● Task statement: No picture belongs in the copy. Repeat each line below exactly.

Scene geometry reasoning data
# # # # # # #

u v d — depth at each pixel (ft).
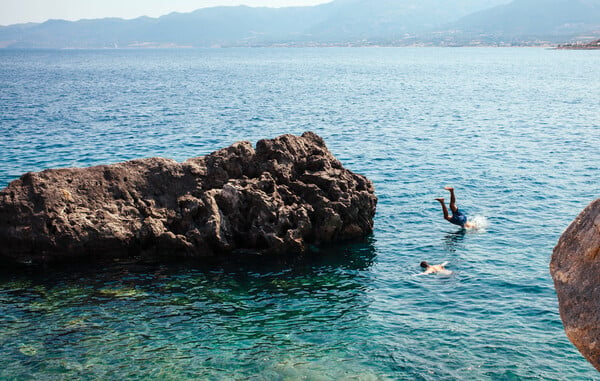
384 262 75.20
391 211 96.37
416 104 261.24
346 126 190.08
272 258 77.10
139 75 517.55
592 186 109.09
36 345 54.75
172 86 376.07
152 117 209.46
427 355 52.54
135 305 63.41
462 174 120.16
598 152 140.97
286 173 85.40
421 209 97.04
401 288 67.00
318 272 72.33
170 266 74.43
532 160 132.46
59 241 74.43
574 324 29.78
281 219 79.56
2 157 135.74
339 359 52.42
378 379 49.32
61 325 58.70
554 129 179.52
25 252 74.74
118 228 76.48
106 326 58.59
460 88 356.59
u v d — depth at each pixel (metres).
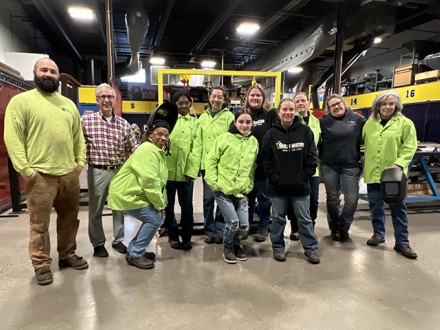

# # # # # # #

● Solution to this problem:
u v d — depth at each pixel (ft).
384 262 75.20
391 211 96.37
416 104 261.24
346 126 190.08
272 258 77.10
139 75 517.55
592 186 109.09
36 345 54.75
172 86 376.07
152 117 209.46
427 355 52.54
135 305 63.41
462 174 120.16
598 152 140.97
286 173 85.40
421 209 97.04
401 288 67.00
318 272 72.33
170 266 74.43
532 160 132.46
59 241 74.43
574 324 29.78
281 219 79.56
2 157 135.74
339 359 52.42
378 379 49.32
61 325 58.70
554 129 179.52
25 252 74.74
118 228 76.48
106 326 58.59
460 88 356.59
u v d — depth at each pixel (metres).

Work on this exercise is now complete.